Supply chain management is unique among management positions because only part of it takes place within the manager’s company. Most of the work happens outside the company. Effective supply chain management requires developing and maintaining fruitful relationships with raw materials providers, manufacturers, and customers throughout the network.
When it comes to improving your supply chain operations, some of that work can take place within your company. You can monitor the performance of your vendors and adjust prices, or negotiate contracts with new suppliers when necessary. You can also standardize your tools and processes so that multiple employees in multiple locations can take on day-to-day duties.
But like the supply chain itself, the most important work of improving the global supply chain takes place outside your company. This is supply chain visibility.
Supply chain visibility is a metric that examines how well materials, components, or finished products can be tracked as they move through the supply chain. Ideally, supply chain visibility data is available to every member of the supply chain, including logistics providers and customers who purchase completed products.
Improving end-to-end visibility with a data-driven approach is an important step in better logistics management. It allows managers to better understand how much inventory they have and need, which allows them to control costs. It gives customers insight into the manufacturing process; greater transparency typically leads to stronger relationships with customers. And overall, more visibility leads to better supply chain management at every stage of production.
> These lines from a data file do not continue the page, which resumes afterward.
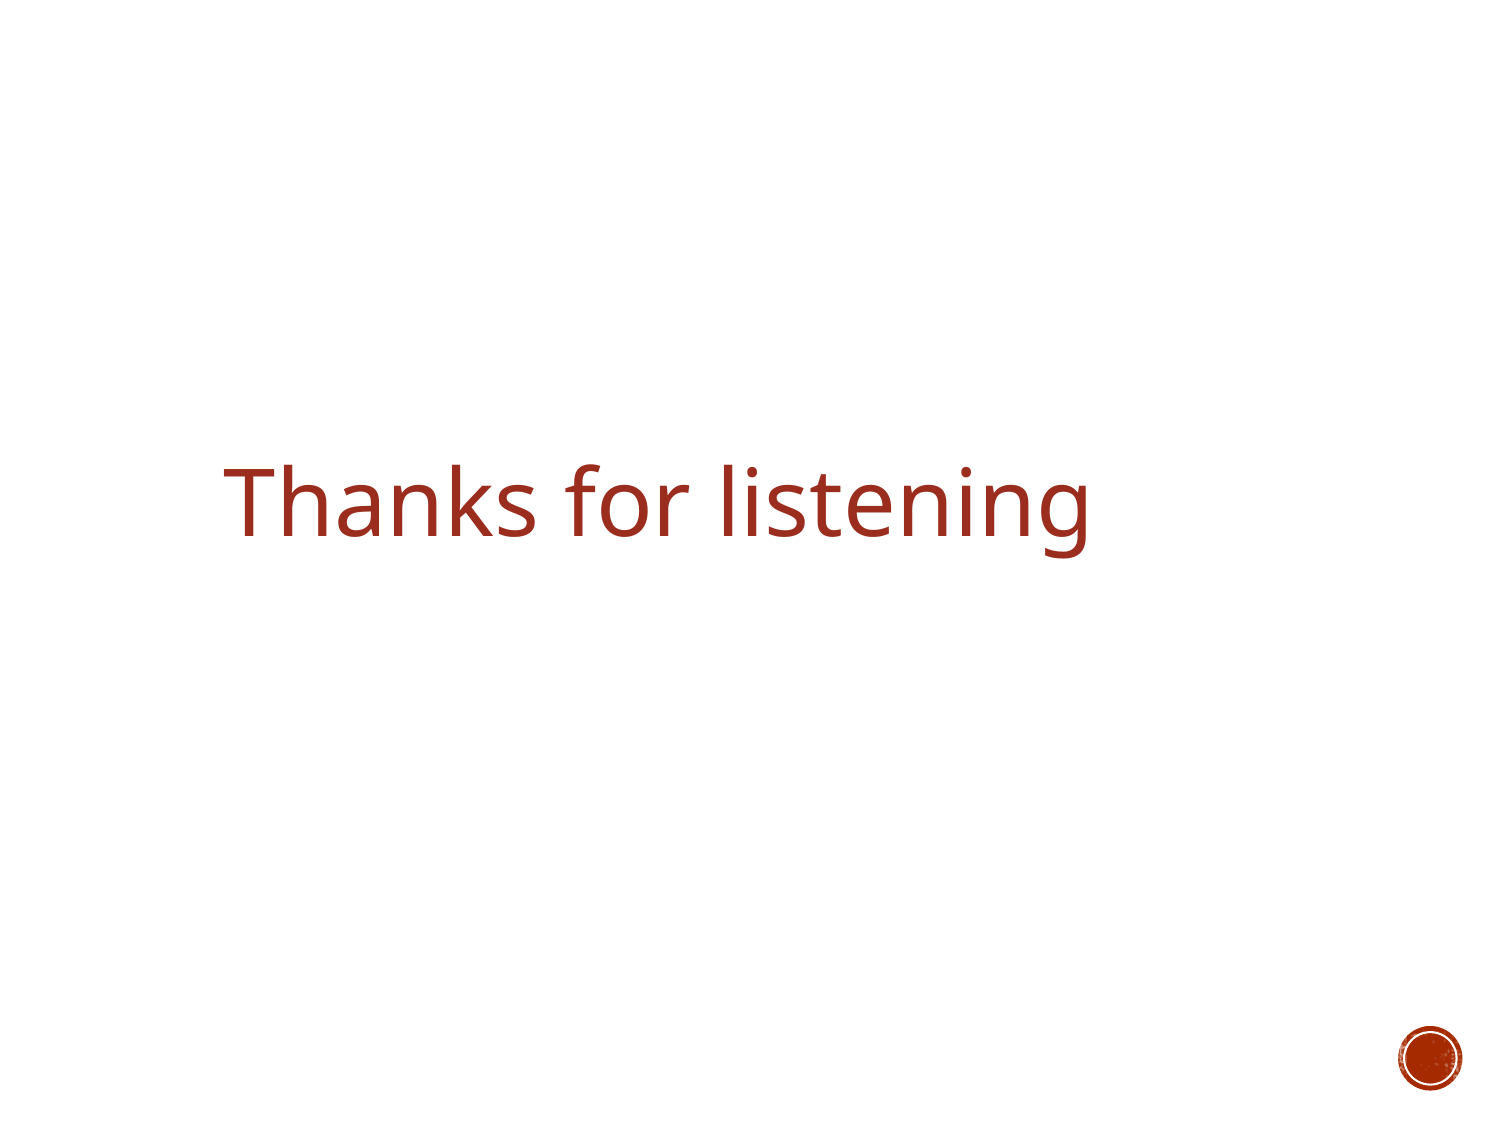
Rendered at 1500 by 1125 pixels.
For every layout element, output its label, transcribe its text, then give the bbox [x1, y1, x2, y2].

text_box Thanks for listening [209, 435, 1381, 563]
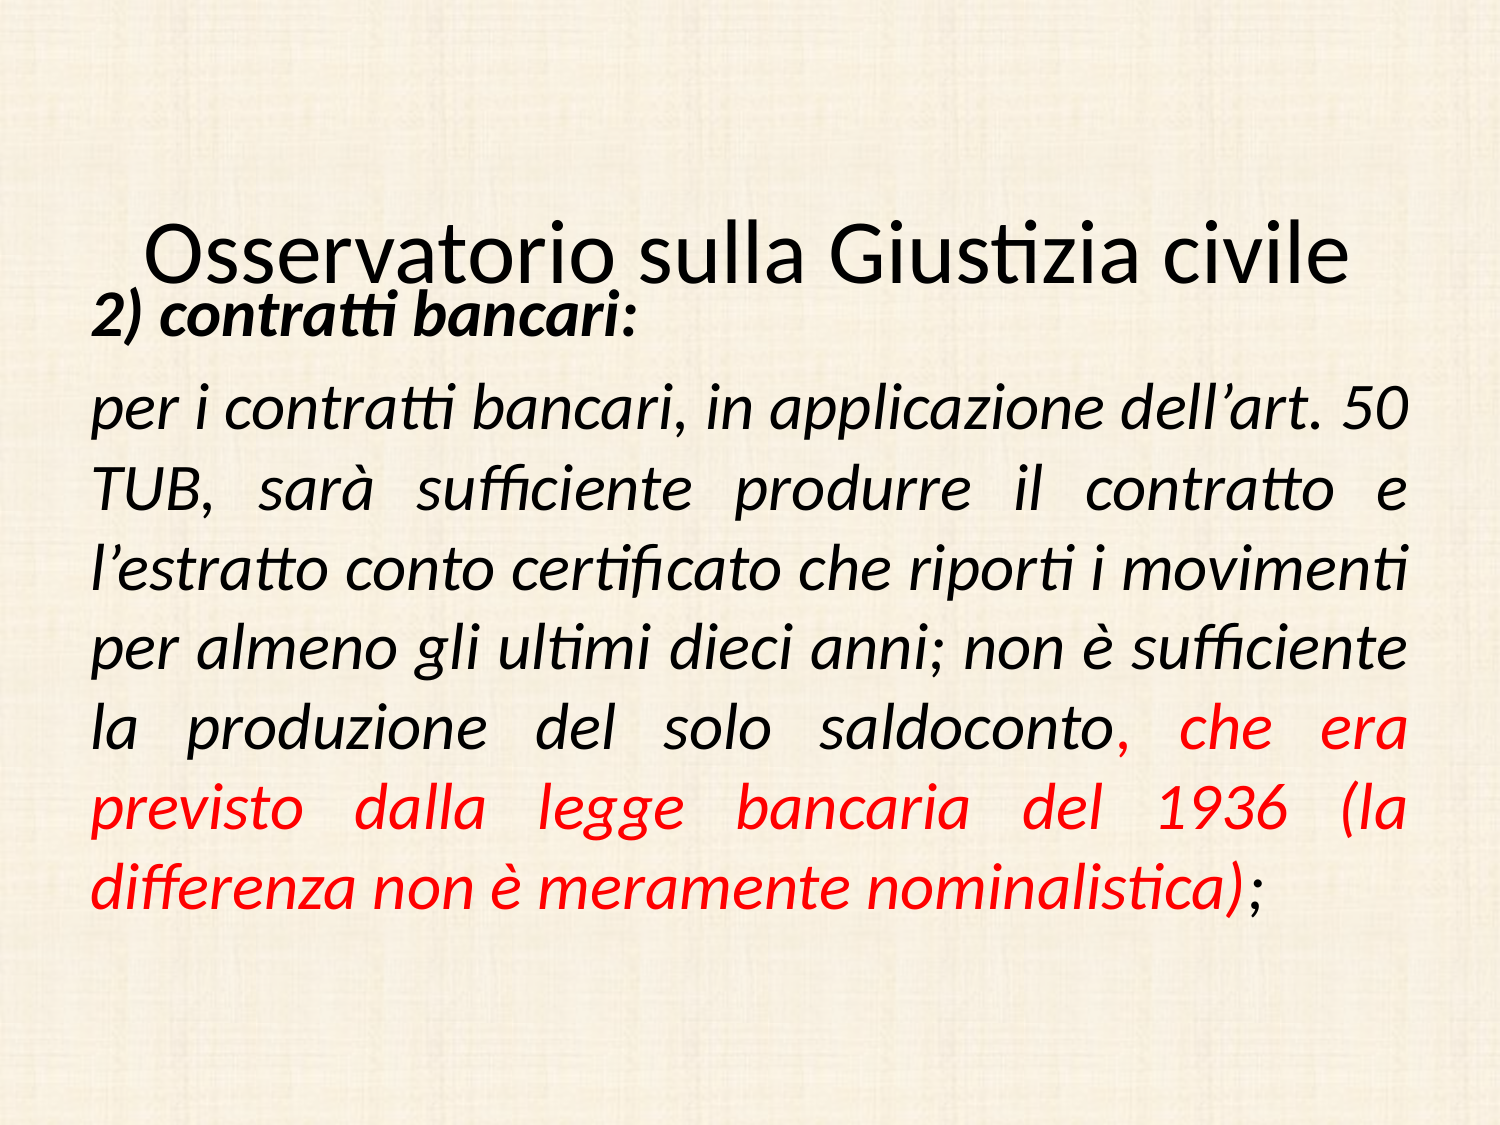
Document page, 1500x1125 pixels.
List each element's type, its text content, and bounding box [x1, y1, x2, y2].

list 2) contratti bancari: per i contratti bancari, in applicazione dell’art. 50 TUB, sarà sufficiente produrre il contratto e l’estratto conto certificato che riporti i movimenti per almeno gli ultimi dieci anni; non è sufficiente la produzione del solo saldoconto, che era previsto dalla legge bancaria del 1936 (la differenza non è meramente nominalistica); [75, 262, 1425, 1005]
title Osservatorio sulla Giustizia civile [112, 184, 1385, 334]
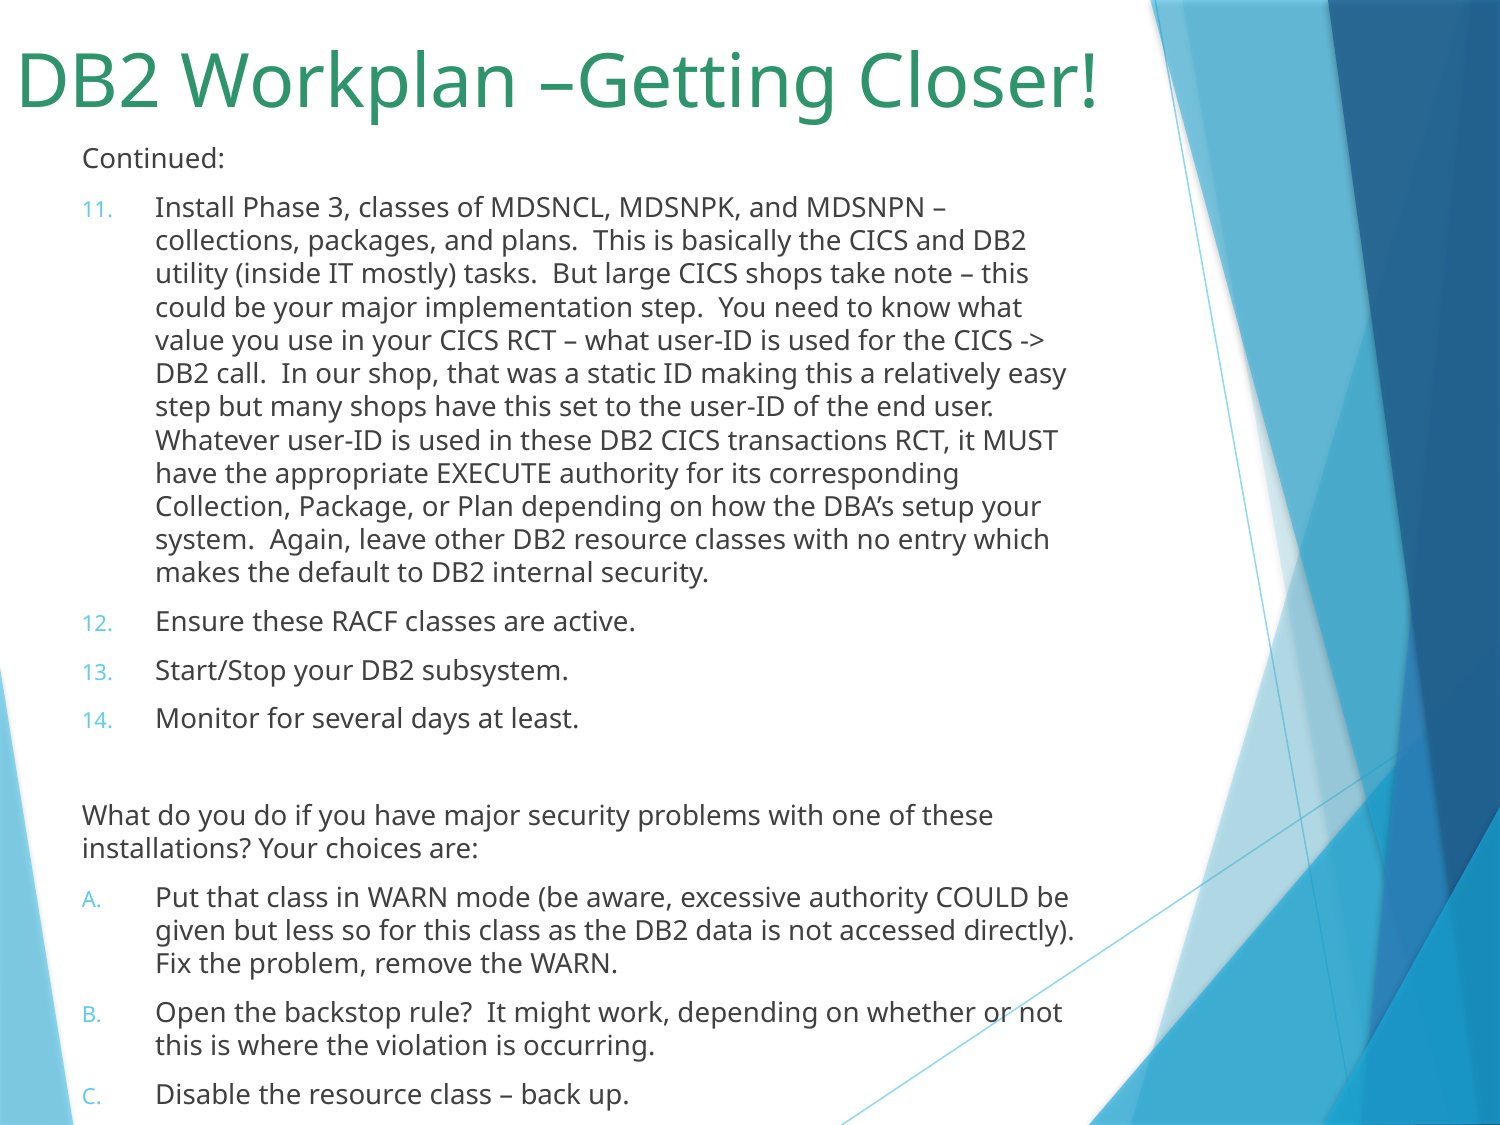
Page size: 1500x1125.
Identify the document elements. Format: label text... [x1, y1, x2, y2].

list Continued: Install Phase 3, classes of MDSNCL, MDSNPK, and MDSNPN – collections, packages, and plans. This is basically the CICS and DB2 utility (inside IT mostly) tasks. But large CICS shops take note – this could be your major implementation step. You need to know what value you use in your CICS RCT – what user-ID is used for the CICS -> DB2 call. In our shop, that was a static ID making this a relatively easy step but many shops have this set to the user-ID of the end user. Whatever user-ID is used in these DB2 CICS transactions RCT, it MUST have the appropriate EXECUTE authority for its corresponding Collection, Package, or Plan depending on how the DBA’s setup your system. Again, leave other DB2 resource classes with no entry which makes the default to DB2 internal security. Ensure these RACF classes are active. Start/Stop your DB2 subsystem. Monitor for several days at least. What do you do if you have major security problems with one of these installations? Your choices are: Put that class in WARN mode (be aware, excessive authority COULD be given but less so for this class as the DB2 data is not accessed directly). Fix the problem, remove the WARN. Open the backstop rule? It might work, depending on whether or not this is where the violation is occurring. Disable the resource class – back up. [66, 133, 1109, 1125]
title DB2 Workplan –Getting Closer! [0, 24, 1175, 242]
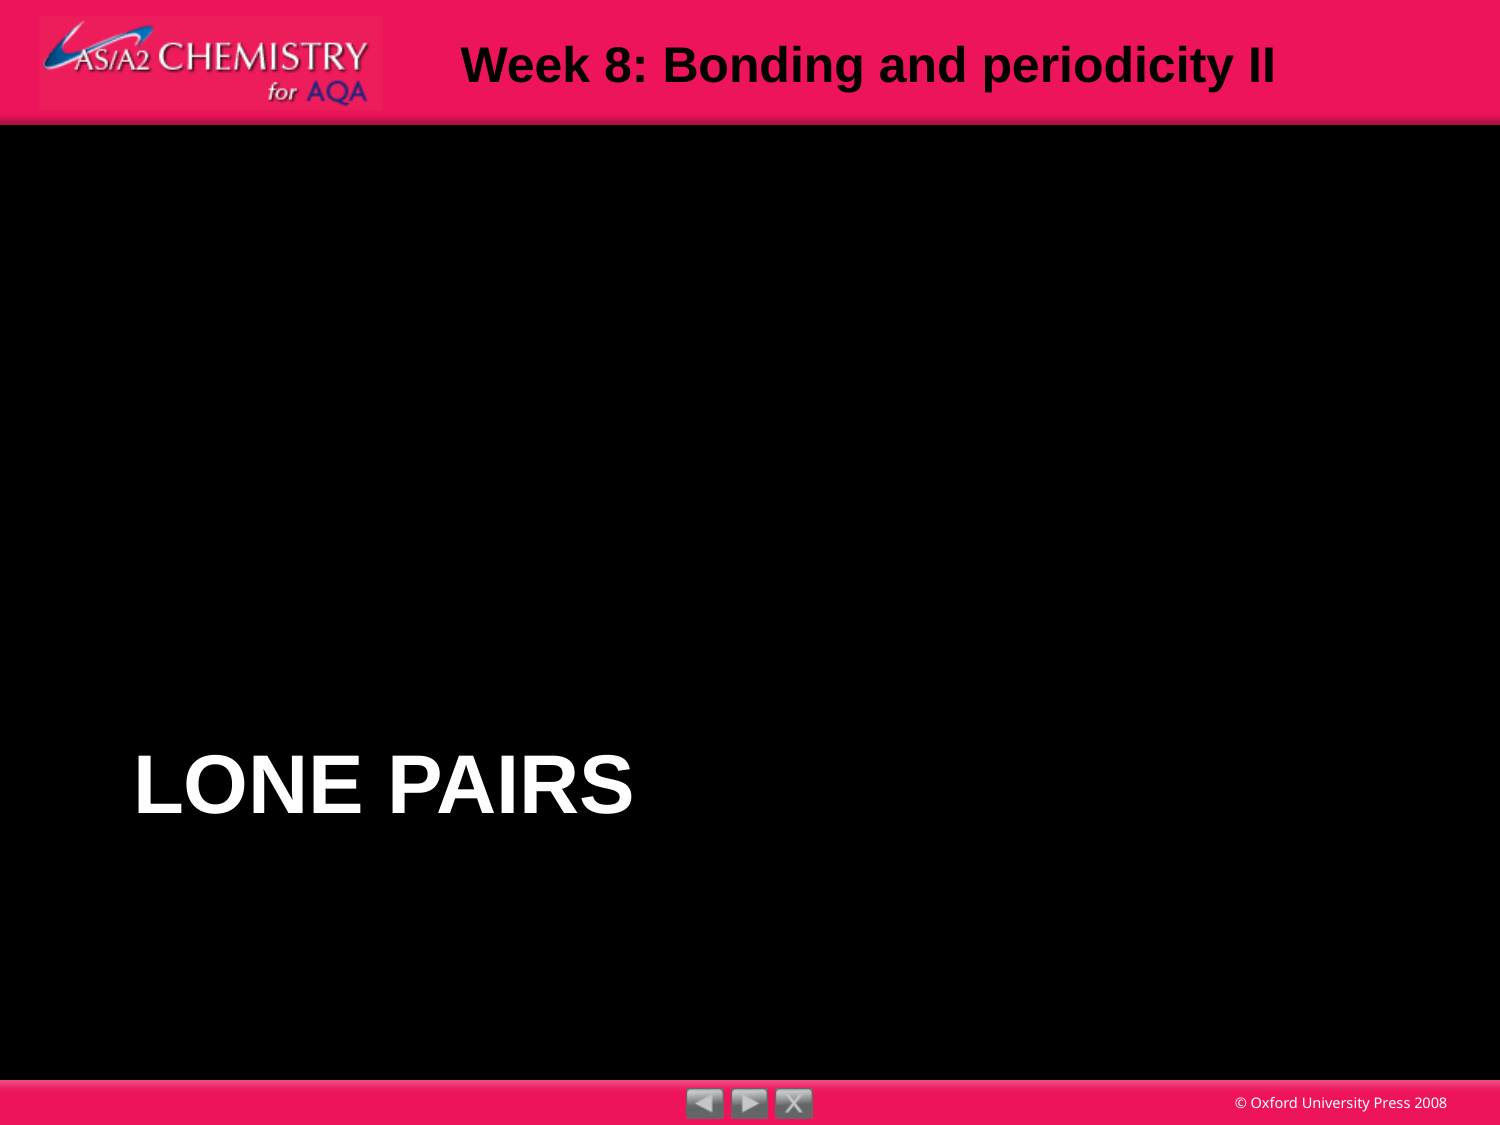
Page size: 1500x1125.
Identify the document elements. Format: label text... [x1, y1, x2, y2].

title Lone pairs [118, 722, 1394, 947]
picture [0, 0, 1500, 125]
picture [0, 1080, 1500, 1125]
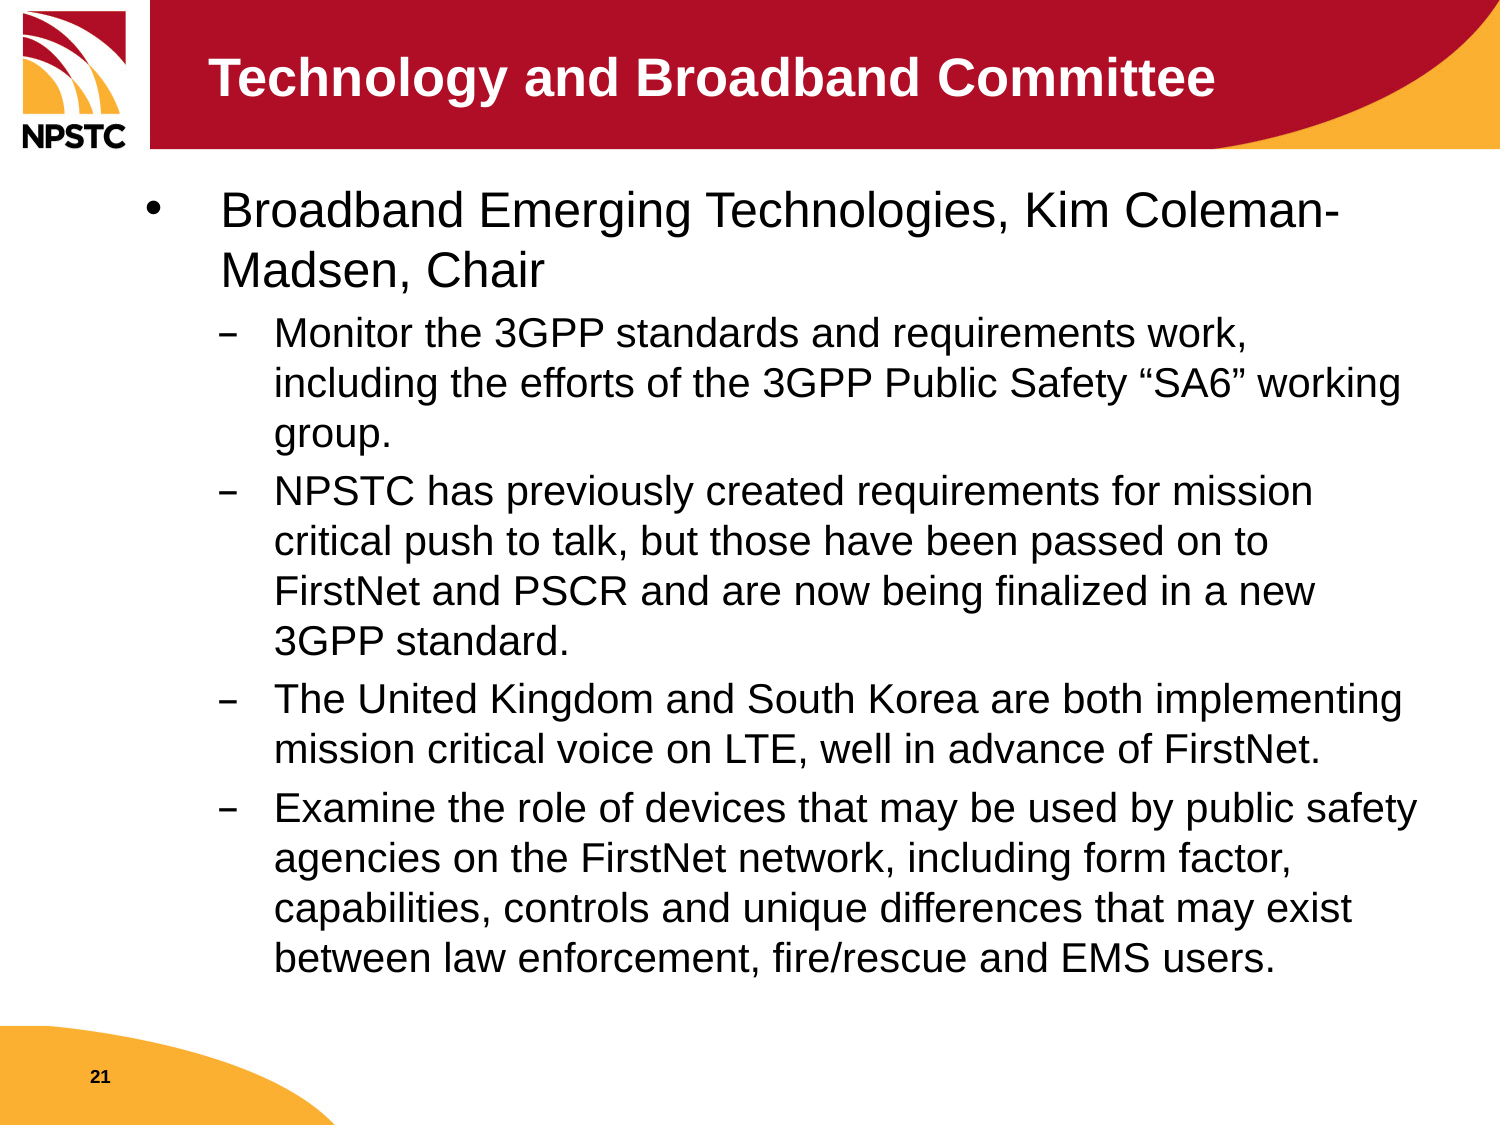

Supply chain management is in the midst of an industry-wide evolution. Companies that are ahead of the curve have made strategic investments in global supply chain visibility, which allows them to identify problems at every stage and come up with system-wide solutions. But those that lag behind are becoming more and more inefficient.
What you can do to improve supply chain visibility
Use a common platform
Everyone in your supply chain should be connected. Rather than going up to the supply chain manager and back out to partners, partners should be able to talk to each other: The manufacturer should know how much inventory is in the warehouse; the shipping carrier should know when customer orders arrive and raw materials procurement partners should respond to factory needs.
Enterprise Record Planning (ERP) software with supply chain management functionality can support this kind of crosstalk. For example, you can program ERP systems to track inventory levels and place orders with vendors when they fall below a certain level.
Supply chain visibility needs can vary greatly from one industry to another. A manufacturer who outsources contracts may benefit from visibility into the work of those factories, noting interruptions that could slow component delivery. For manufacturers of finished goods, insight into raw materials or component production facility offers the opportunity to warn customers when products might be delayed. But every party benefits from having more information about one another.
Know — and standardize — your data
It’s difficult, if not impossible, to compare metrics when they aren’t in comparable formats. Warehouse, inventory, and shipping metrics should all be able to speak to one another. For example, knowing the total cost per square foot for all your logistics facilities can help you plan your shipping network. Understanding labor costs across the supply chain can help you negotiate new contracts. And tracking packaging and shipping supplies at each step of production can empower you to place bulk custom orders, saving money on those materials.
Understand and interpret your real-time data to drive efficient decision-making
Data is only useful if you put it to work. As you begin to gather detailed information about your supply chain management, consult with an expert partner who can help you understand what it means and how you could renegotiate contracts or reconfigure certain elements of your supply chain to increase efficiency.
Additional steps to enhance your supply chain
As you work to make your global supply chain more visible, you can also adopt additional strategies to make your supply chain management more effective.
First, continue to invest in employee development. The need for global supply chain professionals is only going to grow in the coming years, as logistics capabilities expand and the global economy gets more and more connected. Support your team as they pursue training and professional development opportunities.
Second, encourage your partners to utilize up-to-date technology in their own practices. Everyone from raw materials suppliers to parcel delivery companies can benefit from analytics and tracking software.
Finally, make marketing and operations part of your supply chain management conversations. Explore the ways that these parts of the business can support each other — and check in regularly to find out if you’re moving in the right direction.
A strong supply chain management strategy means greater efficiency, optimized movement of products, minimized delays and a competitive advantage for your business. It means greater cost savings as you maximize each dollar. It helps your company manage risk, leverage greater transparency to improve customer service, and grow your output — and your profits.